Retype each entry exactly as written, and keep the pictures out of the copy.

─── DATA EXTRACT ───

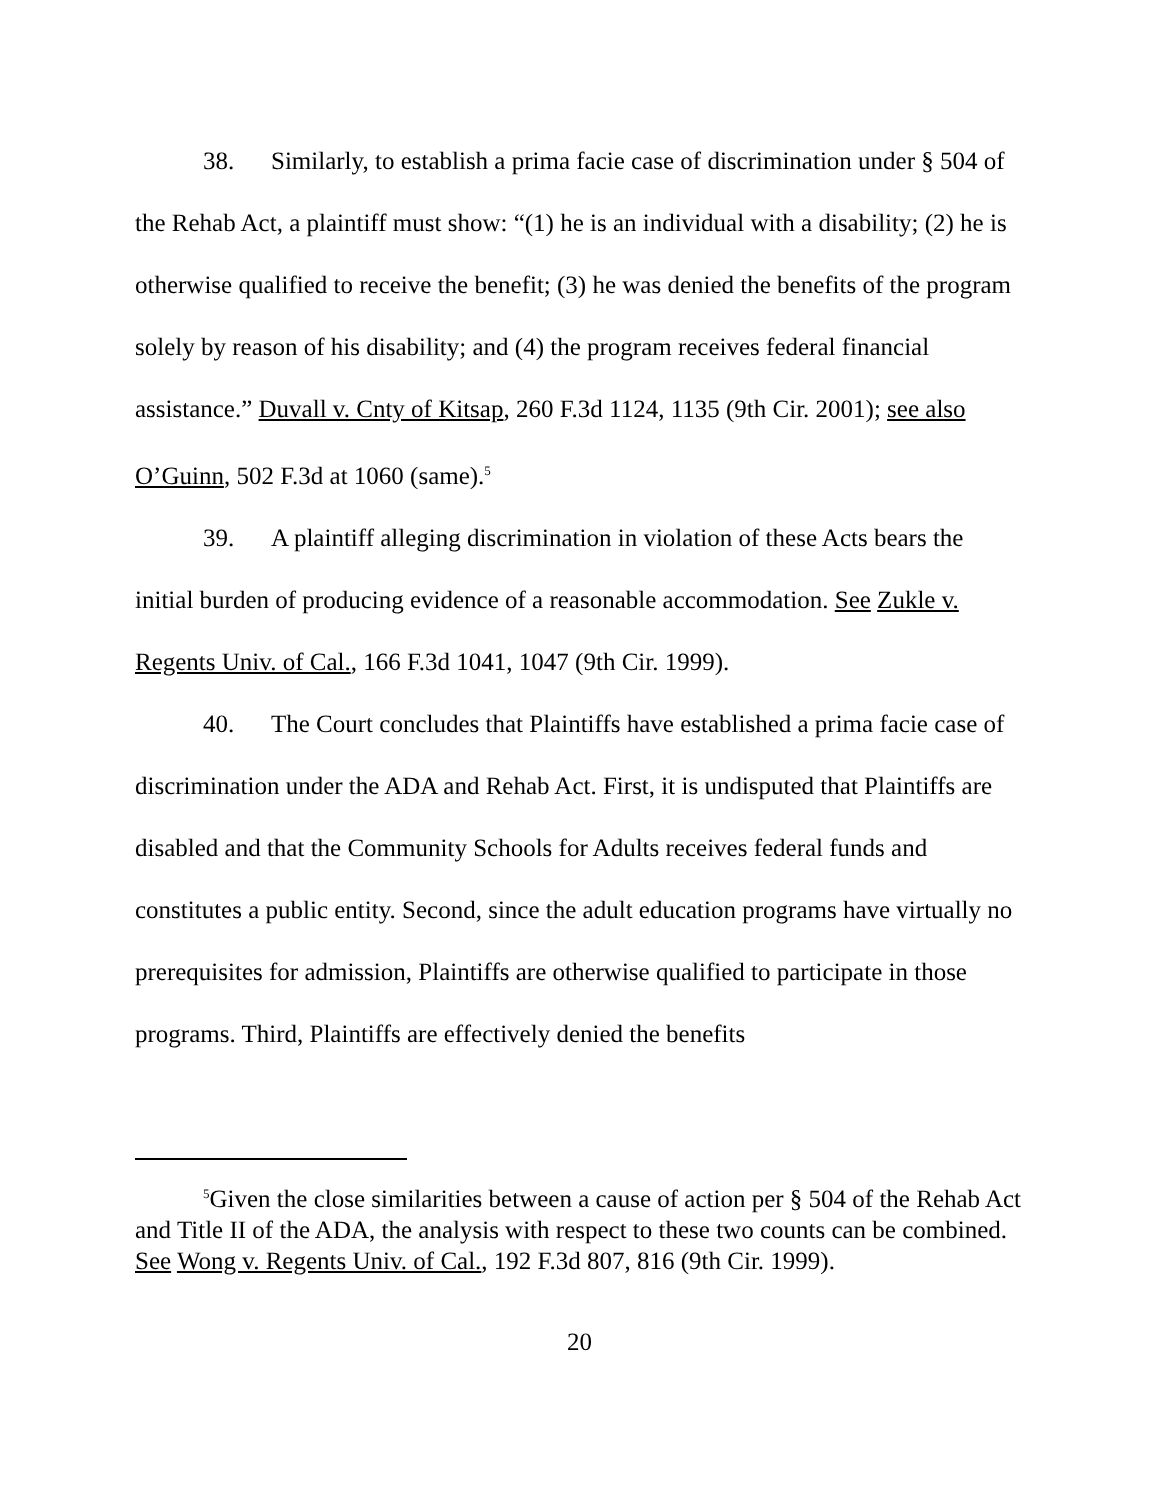38. Similarly, to establish a prima facie case of discrimination under § 504 of the Rehab Act, a plaintiff must show: “(1) he is an individual with a disability; (2) he is otherwise qualified to receive the benefit; (3) he was denied the benefits of the program solely by reason of his disability; and (4) the program receives federal financial assistance.” Duvall v. Cnty of Kitsap, 260 F.3d 1124, 1135 (9th Cir. 2001); see also O’Guinn, 502 F.3d at 1060 (same).<sup>5</sup>
39. A plaintiff alleging discrimination in violation of these Acts bears the initial burden of producing evidence of a reasonable accommodation. See Zukle v. Regents Univ. of Cal., 166 F.3d 1041, 1047 (9th Cir. 1999).
40. The Court concludes that Plaintiffs have established a prima facie case of discrimination under the ADA and Rehab Act. First, it is undisputed that Plaintiffs are disabled and that the Community Schools for Adults receives federal funds and constitutes a public entity. Second, since the adult education programs have virtually no prerequisites for admission, Plaintiffs are otherwise qualified to participate in those programs. Third, Plaintiffs are effectively denied the benefits
<sup>5</sup> Given the close similarities between a cause of action per § 504 of the Rehab Act and Title II of the ADA, the analysis with respect to these two counts can be combined. See Wong v. Regents Univ. of Cal., 192 F.3d 807, 816 (9th Cir. 1999).
20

───

[TASK OUTPUT]:
38. Similarly, to establish a prima facie case of discrimination under § 504 of the Rehab Act, a plaintiff must show: “(1) he is an individual with a disability; (2) he is otherwise qualified to receive the benefit; (3) he was denied the benefits of the program solely by reason of his disability; and (4) the program receives federal financial assistance.” Duvall v. Cnty of Kitsap, 260 F.3d 1124, 1135 (9th Cir. 2001); see also O’Guinn, 502 F.3d at 1060 (same).<sup>5</sup>
39. A plaintiff alleging discrimination in violation of these Acts bears the initial burden of producing evidence of a reasonable accommodation. See Zukle v. Regents Univ. of Cal., 166 F.3d 1041, 1047 (9th Cir. 1999).
40. The Court concludes that Plaintiffs have established a prima facie case of discrimination under the ADA and Rehab Act. First, it is undisputed that Plaintiffs are disabled and that the Community Schools for Adults receives federal funds and constitutes a public entity. Second, since the adult education programs have virtually no prerequisites for admission, Plaintiffs are otherwise qualified to participate in those programs. Third, Plaintiffs are effectively denied the benefits
<sup>5</sup> Given the close similarities between a cause of action per § 504 of the Rehab Act and Title II of the ADA, the analysis with respect to these two counts can be combined. See Wong v. Regents Univ. of Cal., 192 F.3d 807, 816 (9th Cir. 1999).
20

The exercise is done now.